投資家と企業のIR(Investor Relations:投資家向け広報)の打合せに通訳として参加することが多い。
海外投資家サイドの通訳であることもあれば、企業側の通訳として会議に出ることもある。
いずれの場合も、通訳である私はなるべく中立的に、投資家と企業が対話を通してお互いに少しでも分かり合えるように努めている。
どちらにも言い分があると思うからである。
多くの日本の企業は、すばらしい技術、製品、サービスに裏付けららた強いビジネスに誇りを持っている。
投資家は企業との対話を通して理解を深め、有望な投資先を発掘したいと考えている。
そう、どちらにも言い分はあるのだ。
ただ一つ言えるのは、企業は株式を公開している以上は、なるべくわかりやすい言葉で投資家を始めとするステークホルダーに、彼らが必要とする情報を提供する「努力」をしなければならないということだ。
そして株価は、その企業の努力を表す一つの評価指標と言えるのではないだろうか。
そうした投資家の言い分をよく表したIRミーティングが先日あったので、それを紹介する。
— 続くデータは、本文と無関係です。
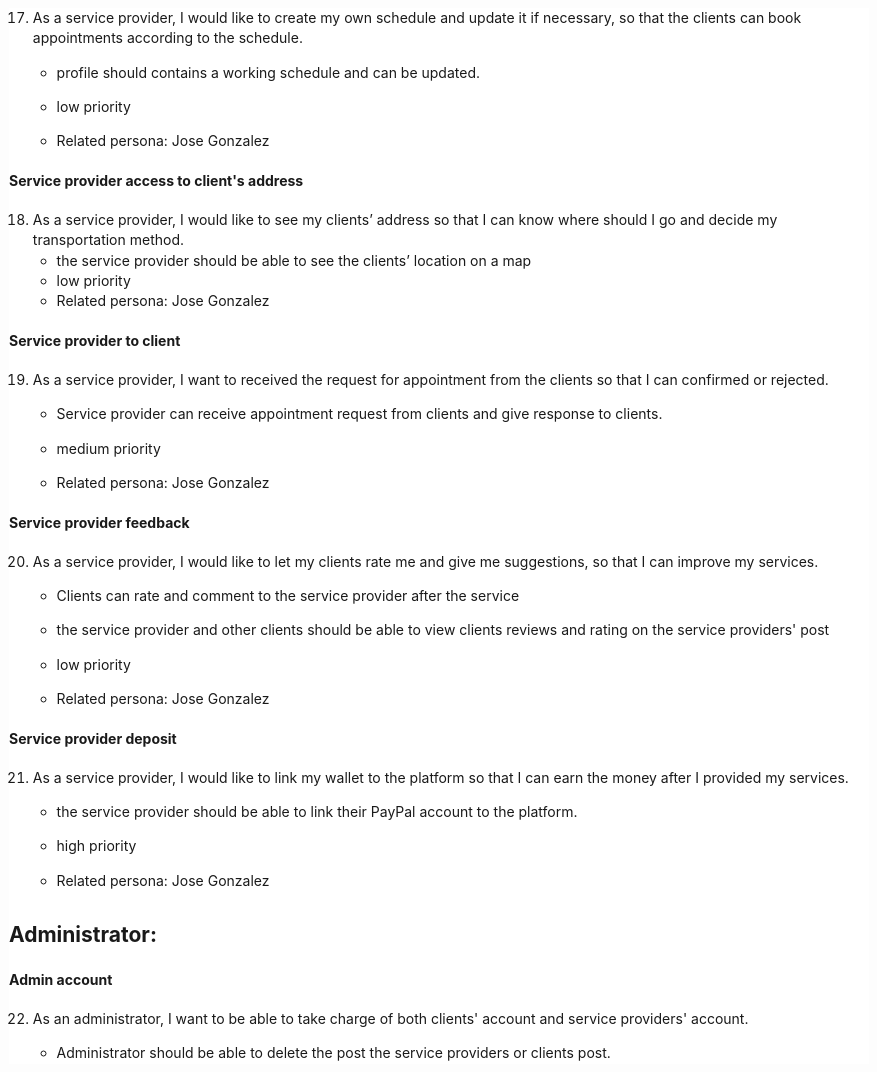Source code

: 17. As a service provider, I would like to create my own schedule and update it if necessary, so that the clients can book appointments according to the schedule.	

    - profile should contains a working schedule and can be updated.

    - low priority
    - Related persona: Jose Gonzalez

#### Service provider access to client's address

18. As a service provider, I would like to see my clients’ address so that I can know where should I go and decide my transportation method.
    - the service provider should be able to see the clients’ location on a map
    - low priority
    - Related persona: Jose Gonzalez

#### Service provider to client

19. As a service provider, I want to received the request for appointment from the clients so that I can confirmed or rejected.

    - Service provider can receive appointment request from clients and give response to clients.

    - medium priority
    - Related persona: Jose Gonzalez

#### Service provider feedback

20. As a service provider, I would like to let my clients rate me and give me suggestions, so that I can improve my services.

    - Clients can rate and comment to the service provider after the service
    - the service provider and other clients should be able to view clients reviews and rating on the service providers' post

    - low priority
    - Related persona: Jose Gonzalez

#### Service provider deposit

21. As a service provider, I would like to link my wallet to the platform so that I can earn the money after I provided my services.	

    - the service provider should be able to link their PayPal account to the platform.

    - high priority
    - Related persona: Jose Gonzalez

## Administrator:

#### Admin account

22. As an administrator, I want to be able to take charge of both clients' account and service providers' account.

    - Administrator should be able to delete the post the service providers or clients post.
そのIRミーティングで、海外投資家がある企業の社長にこう問うていた。
「経営陣は自社の株価が市場で低く評価されていることをどのように考えるか」
その企業は、利益率の高い優良なビジネスモデルを有していながら、競合他社と比べて相対的に株価が
低い。
低い。
そのことを投資家が指摘したのだ。
ビジネスに圧倒的な自信を持っている社長は、「株価は市場が決めることで、我々は事業をさらに良くすることに専念する」と少し不快感を示しながら答えた。
それに対して海外投資家は次のように返した。
「株価(市場の評価, valuation)は、 企業の潜在的な成長力に対する投資家の評価といえるが、 投資家が見ているのはそれだけではない」
「我々は同時に、次の3つに対する企業の取組みも見ている」
「資本の株主分配に関する企業の方針」
「コーポレートガバナンスの取組み」
「定性的、定量的な情報開示に対する企業の姿勢」
これらに対して経営者がどれだけ真剣に取り組んでいるのかが株価にも反映される。
そのことを理解して企業経営を行ってほしい。
株価を意識しながら経営判断をする義務が上場企業にあるのだ。
↑と、最後の部分はさすがにここまではっきり言わなかったが…。
この投資家の言い分はもっともだと思った。
iProfessは、これからもこうした企業と投資家の対話の機会を広げるお手伝いをしていきたい。
コミュニケーションを通して互いの理解を深めることが、企業と投資家のwin-winの関係につながると思うからである。